TAP from human cells
Retroviral transduction vectors were generated by directional cloning of PCR-amplified ORFs into a modified version of a MoMLV-based vector via the Gateway site-specific recombination system (Life Technologies). For NOT2 and ARPC2, the TAP cassette was fused to the amino terminus and for BET3 to the C terminus. In all 3 cases, cell cultures were generated by retrovirus-mediated gene transfer and complexes were purified after cell expansion and cultivation for at least 5 days by a modified TAP protocol19.

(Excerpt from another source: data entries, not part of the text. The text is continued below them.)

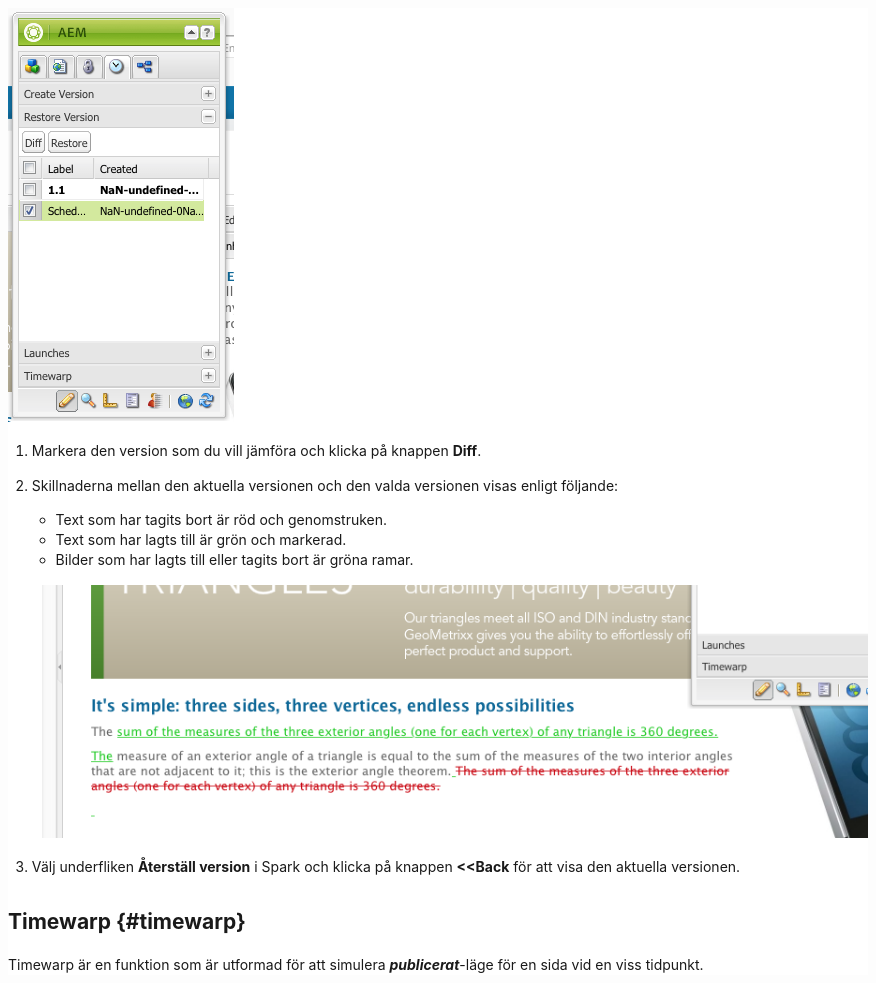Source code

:    ![screen_shot_2012-02-14at42949pm-1](assets/screen_shot_2012-02-14at42949pm-1.png)

1. Markera den version som du vill jämföra och klicka på knappen **Diff**.
1. Skillnaderna mellan den aktuella versionen och den valda versionen visas enligt följande:

   * Text som har tagits bort är röd och genomstruken.
   * Text som har lagts till är grön och markerad.
   * Bilder som har lagts till eller tagits bort är gröna ramar.

   ![chlimage_1-75](assets/chlimage_1-75.png)

1. Välj underfliken **Återställ version** i Spark och klicka på knappen **&lt;&lt;Back** för att visa den aktuella versionen.

## Timewarp {#timewarp}

Timewarp är en funktion som är utformad för att simulera ***publicerat***-läge för en sida vid en viss tidpunkt.
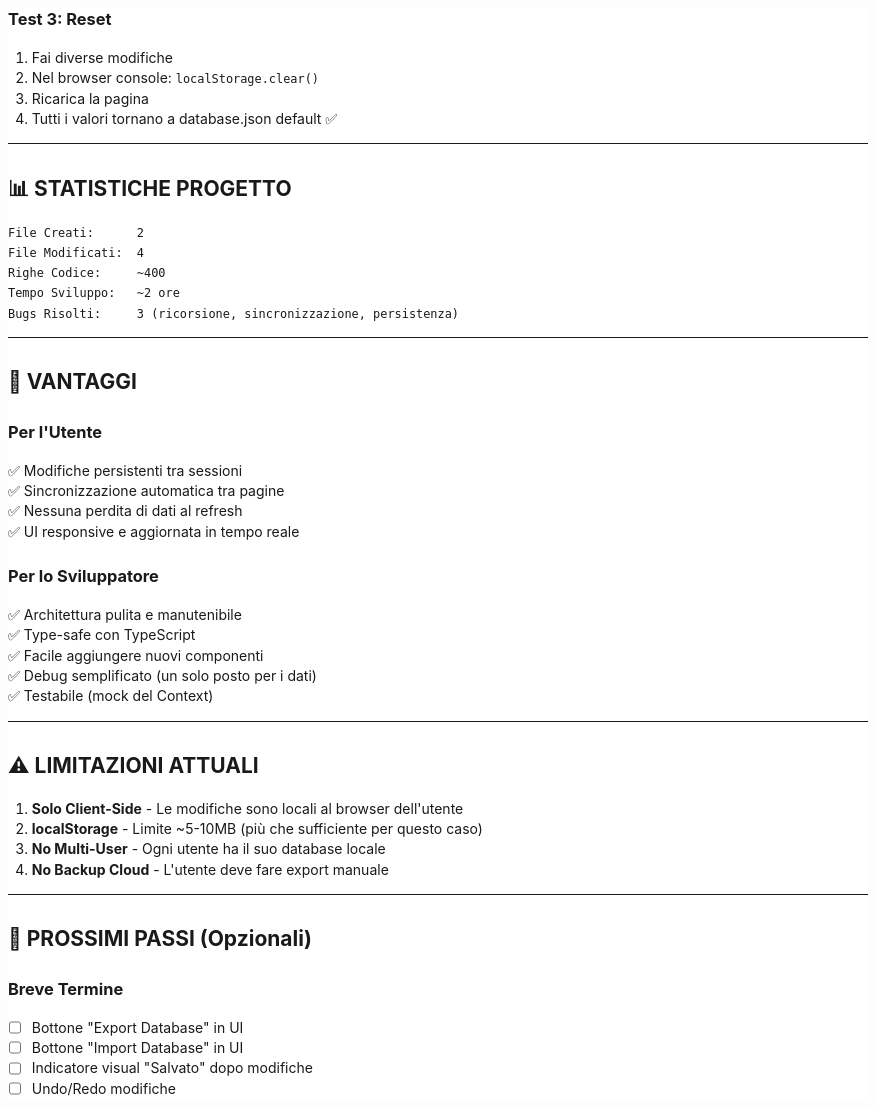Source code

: ### Test 3: Reset
1. Fai diverse modifiche
2. Nel browser console: `localStorage.clear()`
3. Ricarica la pagina
4. Tutti i valori tornano a database.json default ✅

---

## 📊 STATISTICHE PROGETTO

```
File Creati:      2
File Modificati:  4
Righe Codice:     ~400
Tempo Sviluppo:   ~2 ore
Bugs Risolti:     3 (ricorsione, sincronizzazione, persistenza)
```

---

## 🚀 VANTAGGI

### Per l'Utente
✅ Modifiche persistenti tra sessioni  
✅ Sincronizzazione automatica tra pagine  
✅ Nessuna perdita di dati al refresh  
✅ UI responsive e aggiornata in tempo reale  

### Per lo Sviluppatore
✅ Architettura pulita e manutenibile  
✅ Type-safe con TypeScript  
✅ Facile aggiungere nuovi componenti  
✅ Debug semplificato (un solo posto per i dati)  
✅ Testabile (mock del Context)  

---

## ⚠️ LIMITAZIONI ATTUALI

1. **Solo Client-Side** - Le modifiche sono locali al browser dell'utente
2. **localStorage** - Limite ~5-10MB (più che sufficiente per questo caso)
3. **No Multi-User** - Ogni utente ha il suo database locale
4. **No Backup Cloud** - L'utente deve fare export manuale

---

## 🔮 PROSSIMI PASSI (Opzionali)

### Breve Termine
- [ ] Bottone "Export Database" in UI
- [ ] Bottone "Import Database" in UI  
- [ ] Indicatore visual "Salvato" dopo modifiche
- [ ] Undo/Redo modifiche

High-throughput protein identification
Purified proteins were concentrated, separated on 4–12% NuPAGE gels (Novex) and stained with colloidal Coomassie blue. Gels were sliced into 1.25-mm bands across the entire separation range of each lane to sample all potential interacting proteins without bias with respect to size and relative abundance. Cut bands were digested with trypsin essentially as described44. The resulting tryptic peptide mixtures were analysed by automated MALDI–TOF MS (Voyager DE-STR, Applied Biosystems). Proteins were identified by automated peptide mass fingerprinting using the software tool Knexus (Proteometrics) and an in-house built sequence database of S. cerevisiae proteins. Experiments with human orthologues of yeast proteins were subjected to the same cutting and digestion procedure but protein identification was accomplished by automated LC/MS/MS analysis (Ultimate, LC Packings, QTOF2, Micromass) in conjunction with searches of the GenPept database (ftp://ftp.ncbi.nlm.nih.gov/genbank/genpept.fsa.gz) using the software tool Mascot (Matrix Science).
Bioinformatics
Functional and localization information about yeast proteins was retrieved from the YPD released in August 2001. To get a more concise classification for localization and function, YPD classes were merged. For the analysis of assembled complexes from our purifications to the published complexes, we removed redundancy from the YPD data set manually. Protein domain analysis was performed with SMART45. PsiBlast46 was used for homology analysis. All additional analysis software was developed by us, using Perl and Python. For the comparison of purifications to the YPD complexes, each member of a complex and, independently, of the purifications, was considered to be connected to each other. Redundant interactions were merged. For the comparison with yeast two-hybrid assays we counted every described binary interaction included in our purifications and included in the YPD complexes, respectively. For calculation of coverage of complexes, we considered only the YPD complexes that included at least two identified components (from yeast two-hybrid interactions or from complex purification). For the calculation of coverage of complex components, all purifications or yeast two-hybrid pairs with an entry point or bait falling into a described complex were considered.